Thank you for sharing these reflections - it’s so helpful to see that others have experienced and also thought about that messy middle. It can feel like a juggling act to balance between bringing the direction needed for momentum, and stifling energy by pulling too far into my own preferences as a leader. I think it’s very true that people do have varied needs and expectations when it comes to co-designing in communities - and not everyone does want to be as involved in a community as you would wish. I will be thinking about this one for a while.

David Currie's avatar

Brilliant honest assessment of the challenges. In my view of the process, a critical aspect is the guidance and assistance of ever-widening 'Councils of Elders', who form a supportive system of advisors.
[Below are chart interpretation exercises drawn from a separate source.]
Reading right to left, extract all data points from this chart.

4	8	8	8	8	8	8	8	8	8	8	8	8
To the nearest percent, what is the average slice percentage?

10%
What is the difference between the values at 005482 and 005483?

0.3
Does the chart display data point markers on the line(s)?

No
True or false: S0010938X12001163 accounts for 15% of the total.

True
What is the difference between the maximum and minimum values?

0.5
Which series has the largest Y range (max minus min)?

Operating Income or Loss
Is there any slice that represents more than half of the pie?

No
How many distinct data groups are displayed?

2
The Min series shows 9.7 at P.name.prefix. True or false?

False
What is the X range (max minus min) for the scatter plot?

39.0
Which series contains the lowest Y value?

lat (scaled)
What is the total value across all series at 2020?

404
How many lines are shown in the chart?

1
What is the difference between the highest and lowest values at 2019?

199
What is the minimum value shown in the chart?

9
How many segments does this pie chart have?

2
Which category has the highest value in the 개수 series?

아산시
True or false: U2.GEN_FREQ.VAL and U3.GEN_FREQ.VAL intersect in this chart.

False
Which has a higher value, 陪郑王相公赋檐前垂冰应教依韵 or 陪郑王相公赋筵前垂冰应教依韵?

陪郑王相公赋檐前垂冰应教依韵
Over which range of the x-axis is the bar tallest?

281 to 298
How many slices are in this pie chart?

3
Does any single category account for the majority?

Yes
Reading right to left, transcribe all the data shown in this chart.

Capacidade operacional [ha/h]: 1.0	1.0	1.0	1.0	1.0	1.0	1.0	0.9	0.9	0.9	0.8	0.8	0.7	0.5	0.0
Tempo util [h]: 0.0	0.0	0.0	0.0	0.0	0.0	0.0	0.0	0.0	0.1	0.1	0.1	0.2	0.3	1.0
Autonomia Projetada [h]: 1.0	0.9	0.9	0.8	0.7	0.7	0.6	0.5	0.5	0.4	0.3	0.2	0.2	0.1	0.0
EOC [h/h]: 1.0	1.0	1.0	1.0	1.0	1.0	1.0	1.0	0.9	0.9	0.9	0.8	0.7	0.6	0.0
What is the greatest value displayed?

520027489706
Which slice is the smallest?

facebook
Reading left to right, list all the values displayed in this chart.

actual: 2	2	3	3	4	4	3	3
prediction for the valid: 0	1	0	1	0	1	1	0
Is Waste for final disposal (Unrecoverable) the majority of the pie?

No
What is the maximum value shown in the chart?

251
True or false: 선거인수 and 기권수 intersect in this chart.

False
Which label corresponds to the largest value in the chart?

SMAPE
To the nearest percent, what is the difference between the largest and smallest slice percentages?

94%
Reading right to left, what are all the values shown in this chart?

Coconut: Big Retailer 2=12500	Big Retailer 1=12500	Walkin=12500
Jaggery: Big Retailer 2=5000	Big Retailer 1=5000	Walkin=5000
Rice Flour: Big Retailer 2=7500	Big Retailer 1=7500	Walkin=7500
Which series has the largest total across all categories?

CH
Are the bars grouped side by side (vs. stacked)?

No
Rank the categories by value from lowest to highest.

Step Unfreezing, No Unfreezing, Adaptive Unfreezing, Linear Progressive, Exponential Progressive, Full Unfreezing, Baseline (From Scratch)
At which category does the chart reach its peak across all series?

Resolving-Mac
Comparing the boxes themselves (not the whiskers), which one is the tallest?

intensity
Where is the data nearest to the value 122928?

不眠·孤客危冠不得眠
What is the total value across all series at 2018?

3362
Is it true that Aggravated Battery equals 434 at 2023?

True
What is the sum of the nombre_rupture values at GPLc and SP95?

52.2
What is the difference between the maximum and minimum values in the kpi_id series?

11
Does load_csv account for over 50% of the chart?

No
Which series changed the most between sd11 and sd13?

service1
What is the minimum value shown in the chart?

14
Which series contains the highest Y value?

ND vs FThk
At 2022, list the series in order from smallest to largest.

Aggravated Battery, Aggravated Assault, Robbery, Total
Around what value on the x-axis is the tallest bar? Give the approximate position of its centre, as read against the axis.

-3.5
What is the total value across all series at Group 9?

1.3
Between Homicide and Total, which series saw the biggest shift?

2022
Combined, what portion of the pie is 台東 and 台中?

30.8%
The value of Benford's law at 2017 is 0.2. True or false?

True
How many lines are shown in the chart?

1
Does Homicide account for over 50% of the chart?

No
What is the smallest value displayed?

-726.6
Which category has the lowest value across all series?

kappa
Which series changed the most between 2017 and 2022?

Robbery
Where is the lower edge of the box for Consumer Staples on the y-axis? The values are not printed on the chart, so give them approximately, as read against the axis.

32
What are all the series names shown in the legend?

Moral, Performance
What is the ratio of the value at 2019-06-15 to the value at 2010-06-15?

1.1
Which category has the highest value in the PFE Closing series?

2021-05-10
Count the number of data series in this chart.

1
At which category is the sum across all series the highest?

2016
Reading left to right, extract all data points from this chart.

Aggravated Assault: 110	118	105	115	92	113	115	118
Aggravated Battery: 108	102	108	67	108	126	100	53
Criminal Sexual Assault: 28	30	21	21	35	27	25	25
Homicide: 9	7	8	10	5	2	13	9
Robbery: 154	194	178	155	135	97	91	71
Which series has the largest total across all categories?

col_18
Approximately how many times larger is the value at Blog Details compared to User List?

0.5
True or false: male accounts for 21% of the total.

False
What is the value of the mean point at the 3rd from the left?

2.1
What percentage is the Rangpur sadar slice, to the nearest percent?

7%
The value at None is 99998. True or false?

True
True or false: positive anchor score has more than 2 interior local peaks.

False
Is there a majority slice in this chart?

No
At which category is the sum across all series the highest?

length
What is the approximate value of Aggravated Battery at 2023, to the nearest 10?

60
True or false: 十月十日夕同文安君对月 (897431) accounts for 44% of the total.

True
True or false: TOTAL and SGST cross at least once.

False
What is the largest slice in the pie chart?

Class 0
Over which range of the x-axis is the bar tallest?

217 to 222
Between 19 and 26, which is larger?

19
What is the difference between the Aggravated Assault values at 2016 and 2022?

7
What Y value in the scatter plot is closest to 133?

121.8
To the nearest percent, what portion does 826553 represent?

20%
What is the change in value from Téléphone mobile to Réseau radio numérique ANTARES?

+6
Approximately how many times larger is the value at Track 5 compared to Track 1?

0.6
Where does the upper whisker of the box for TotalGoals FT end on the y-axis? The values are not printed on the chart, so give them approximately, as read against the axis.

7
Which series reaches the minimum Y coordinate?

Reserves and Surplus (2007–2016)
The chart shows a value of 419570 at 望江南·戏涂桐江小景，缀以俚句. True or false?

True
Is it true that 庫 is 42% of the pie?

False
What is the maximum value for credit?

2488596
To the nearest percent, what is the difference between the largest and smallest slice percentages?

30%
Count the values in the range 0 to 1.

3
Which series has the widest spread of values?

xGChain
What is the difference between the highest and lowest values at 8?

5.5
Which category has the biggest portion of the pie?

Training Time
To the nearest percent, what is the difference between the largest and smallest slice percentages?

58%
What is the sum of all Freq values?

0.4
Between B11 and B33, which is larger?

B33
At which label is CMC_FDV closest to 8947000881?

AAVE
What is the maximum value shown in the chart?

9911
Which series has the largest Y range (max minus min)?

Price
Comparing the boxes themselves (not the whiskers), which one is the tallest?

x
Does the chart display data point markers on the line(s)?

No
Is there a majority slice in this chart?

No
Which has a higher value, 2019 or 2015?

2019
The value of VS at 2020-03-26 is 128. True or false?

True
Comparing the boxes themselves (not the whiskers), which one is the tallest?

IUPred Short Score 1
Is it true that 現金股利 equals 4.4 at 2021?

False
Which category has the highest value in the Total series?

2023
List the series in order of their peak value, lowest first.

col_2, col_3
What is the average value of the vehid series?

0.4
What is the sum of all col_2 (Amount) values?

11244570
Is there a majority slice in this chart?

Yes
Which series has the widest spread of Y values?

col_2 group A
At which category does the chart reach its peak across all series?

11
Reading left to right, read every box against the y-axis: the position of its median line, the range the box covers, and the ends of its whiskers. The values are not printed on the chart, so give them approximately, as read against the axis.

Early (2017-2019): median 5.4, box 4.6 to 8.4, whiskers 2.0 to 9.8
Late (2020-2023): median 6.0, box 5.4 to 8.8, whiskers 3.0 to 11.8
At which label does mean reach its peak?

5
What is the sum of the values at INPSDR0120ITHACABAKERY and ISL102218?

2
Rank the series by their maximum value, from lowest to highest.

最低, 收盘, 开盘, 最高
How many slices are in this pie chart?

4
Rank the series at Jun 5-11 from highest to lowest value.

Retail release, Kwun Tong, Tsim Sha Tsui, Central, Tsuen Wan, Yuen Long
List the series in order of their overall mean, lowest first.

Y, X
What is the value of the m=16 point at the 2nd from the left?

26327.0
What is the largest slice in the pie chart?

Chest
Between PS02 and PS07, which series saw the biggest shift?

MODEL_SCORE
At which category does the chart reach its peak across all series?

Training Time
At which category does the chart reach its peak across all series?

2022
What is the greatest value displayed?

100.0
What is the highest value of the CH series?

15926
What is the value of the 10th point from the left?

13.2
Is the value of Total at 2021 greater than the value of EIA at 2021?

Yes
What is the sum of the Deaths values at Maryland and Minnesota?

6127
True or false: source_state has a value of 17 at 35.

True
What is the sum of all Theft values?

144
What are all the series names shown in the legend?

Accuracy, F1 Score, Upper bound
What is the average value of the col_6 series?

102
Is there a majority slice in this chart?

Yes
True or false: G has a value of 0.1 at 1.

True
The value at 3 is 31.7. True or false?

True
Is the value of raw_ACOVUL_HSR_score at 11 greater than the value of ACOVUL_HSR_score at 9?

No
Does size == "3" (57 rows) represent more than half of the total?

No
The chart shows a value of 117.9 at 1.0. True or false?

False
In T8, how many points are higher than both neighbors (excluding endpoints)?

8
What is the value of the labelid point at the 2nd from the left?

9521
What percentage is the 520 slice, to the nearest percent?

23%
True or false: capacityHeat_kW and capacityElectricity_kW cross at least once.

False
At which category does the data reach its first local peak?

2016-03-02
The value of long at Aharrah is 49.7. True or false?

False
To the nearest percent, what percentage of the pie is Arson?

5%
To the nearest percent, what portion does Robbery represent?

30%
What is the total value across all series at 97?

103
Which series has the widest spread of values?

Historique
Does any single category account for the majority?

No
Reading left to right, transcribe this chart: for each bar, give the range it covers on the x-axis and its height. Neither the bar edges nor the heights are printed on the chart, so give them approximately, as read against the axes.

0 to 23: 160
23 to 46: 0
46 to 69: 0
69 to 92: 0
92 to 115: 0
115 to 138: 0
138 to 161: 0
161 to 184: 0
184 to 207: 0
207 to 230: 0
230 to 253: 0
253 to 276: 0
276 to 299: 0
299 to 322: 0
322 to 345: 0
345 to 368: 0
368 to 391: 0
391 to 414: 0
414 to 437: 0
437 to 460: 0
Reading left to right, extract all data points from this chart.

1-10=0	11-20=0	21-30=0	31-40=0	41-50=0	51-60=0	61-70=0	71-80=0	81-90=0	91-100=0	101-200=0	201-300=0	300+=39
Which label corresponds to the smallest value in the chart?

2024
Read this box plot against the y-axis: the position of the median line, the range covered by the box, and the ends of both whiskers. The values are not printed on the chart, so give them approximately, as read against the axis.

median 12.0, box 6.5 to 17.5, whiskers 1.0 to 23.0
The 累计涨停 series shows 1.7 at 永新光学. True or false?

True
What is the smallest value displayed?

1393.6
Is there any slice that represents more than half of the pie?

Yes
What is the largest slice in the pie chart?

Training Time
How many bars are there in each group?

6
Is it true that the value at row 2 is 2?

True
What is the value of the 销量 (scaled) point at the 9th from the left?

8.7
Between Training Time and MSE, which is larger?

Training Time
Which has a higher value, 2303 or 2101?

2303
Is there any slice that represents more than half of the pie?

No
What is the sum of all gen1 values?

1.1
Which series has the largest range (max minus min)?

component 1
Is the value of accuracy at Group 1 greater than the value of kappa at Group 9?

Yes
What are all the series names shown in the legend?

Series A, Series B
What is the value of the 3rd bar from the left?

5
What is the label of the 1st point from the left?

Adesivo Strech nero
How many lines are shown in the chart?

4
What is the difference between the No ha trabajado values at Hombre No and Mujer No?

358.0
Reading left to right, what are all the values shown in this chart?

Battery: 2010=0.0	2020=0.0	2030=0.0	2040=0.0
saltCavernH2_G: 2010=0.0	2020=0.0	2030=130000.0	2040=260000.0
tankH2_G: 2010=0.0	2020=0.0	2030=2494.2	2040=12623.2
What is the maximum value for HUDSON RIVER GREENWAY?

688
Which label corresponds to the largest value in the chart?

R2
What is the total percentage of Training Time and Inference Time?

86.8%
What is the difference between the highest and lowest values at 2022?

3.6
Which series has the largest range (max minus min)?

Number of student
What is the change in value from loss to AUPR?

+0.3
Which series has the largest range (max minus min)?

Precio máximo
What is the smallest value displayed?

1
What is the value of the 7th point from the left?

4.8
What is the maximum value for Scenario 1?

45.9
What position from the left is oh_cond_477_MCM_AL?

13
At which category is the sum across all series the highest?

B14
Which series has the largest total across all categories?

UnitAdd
Also, I would highly recommend ProSocial World's 8 Core Design Principles (E.Ostrum and David Sloan Wilson) and the ACT (Acceptance Commitment Therapy) matrix as tools to help resolve and re-center the Circle. The Elders have historically been the advisors, the keepers of Shared Wisdom. Imagine your Circle is part of birthing an ever-widening hive of Elder Circles (neighborhood, village, city, bio-region, continent, world). The entire hive is supported by the Elders. This sets up to use Natural design structures, in particular subsidiarity (vesting power at the lowest level). Shifting to a truly multi-cellular super-organism, is no simple feat and will take experimentation, the magic occurs by investing in and vesting power in the shared wisdom of the Circle as supported, refined and agreed upon as a community. So, it is really important to hold a collective vision and purpose, which I suggest is "the good of all for our circle, our community and an entire hive". The real magic I am beginning to perceive is related to resilience and grows out of inviting and demonstrating how our own circle's actions co-create community when we actually engage. Our dance becomes an invitation to dance, not an invitation to fix something. There's way to much to fix and few are inspired. What if we actually participate as a Circle in becoming better stakeholders in communities of belonging? This is a very different vision, mission and purpose, and it will lead us on a very different path: inspiring co-creation of the community we want to be. I would also highly recommend ProSocial World's 8 Core Design Principles (E.Ostrum and David Sloan Wilson) and the ACT (Acceptance Commitment Therapy) matrix as ever-present tools to help frame, resolve and re-center, our pursuit of shared wisdom for our Circle and our community.